Panoptic Diffusion Models: co-generation of images and segmentation maps
Yinghan Long, Kaushik Roy
TL;DR
Panoptic Diffusion Models tackle the lack of spatial structure control in diffusion-based generation by co-generating images and panoptic segmentation maps from prompts. The approach uses a dual diffusion framework with either a unified or a two-stream transformer architecture and introduces Multi-Scale Patching to produce high-resolution segmentation maps, guided by segmentation layouts during generation. Training combines image and map denoising objectives, with classifier-free map guidance to balance fidelity and diversity, and a fast DPM solver accelerates inference.

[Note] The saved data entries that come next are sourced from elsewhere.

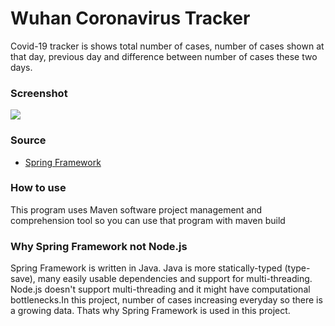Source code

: <h1>Wuhan Coronavirus Tracker</h1>
<p> Covid-19 tracker is shows total number of cases, number of cases shown at that day, previous day and difference between number of cases these two days.  </p>

<h3>Screenshot</h3>
<img src="https://i.imgur.com/BXfbCw3.png">

<h3>Source</h3>
<ul>
  <li><a href="https://spring.io/projects/spring-framework">Spring Framework</a></li>
</ul>

<h3>How to use</h3>
<p>This program uses Maven software project management and comprehension tool so you can use that program with maven build</p>

<h3>Why Spring Framework not Node.js</h3>
<p>Spring Framework is written in Java. Java is more statically-typed (type-save), many easily usable dependencies and support for multi-threading. Node.js doesn't support multi-threading and it might have computational bottlenecks.In this project, number of cases increasing everyday so there is a growing data. Thats why Spring Framework is used in this project.</p>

On COCO2017, PDM achieves competitive image fidelity (FID) and improved image-text alignment (CLIP), while producing coherent, co-generated segmentation maps that enhance scene controllability and enable downstream vision tasks.
Abstract
Recently, diffusion models have demonstrated impressive capabilities in text-guided and image-conditioned image generation. However, existing diffusion models cannot simultaneously generate an image and a panoptic segmentation of objects and stuff from the prompt. Incorporating an inherent understanding of shapes and scene layouts can improve the creativity and realism of diffusion models. To address this limitation, we present Panoptic Diffusion Model (PDM), the first model designed to generate both images and panoptic segmentation maps concurrently. PDM bridges the gap between image and text by constructing segmentation layouts that provide detailed, built-in guidance throughout the generation process. This ensures the inclusion of categories mentioned in text prompts and enriches the diversity of segments within the background. We demonstrate the effectiveness of PDM across two architectures: a unified diffusion transformer and a two-stream transformer with a pretrained backbone. We propose a Multi-Scale Patching mechanism to generate high-resolution segmentation maps. Additionally, when ground-truth maps are available, PDM can function as a text-guided image-to-image generation model. Finally, we propose a novel metric for evaluating the quality of generated maps and show that PDM achieves state-of-the-art results in image generation with implicit scene control.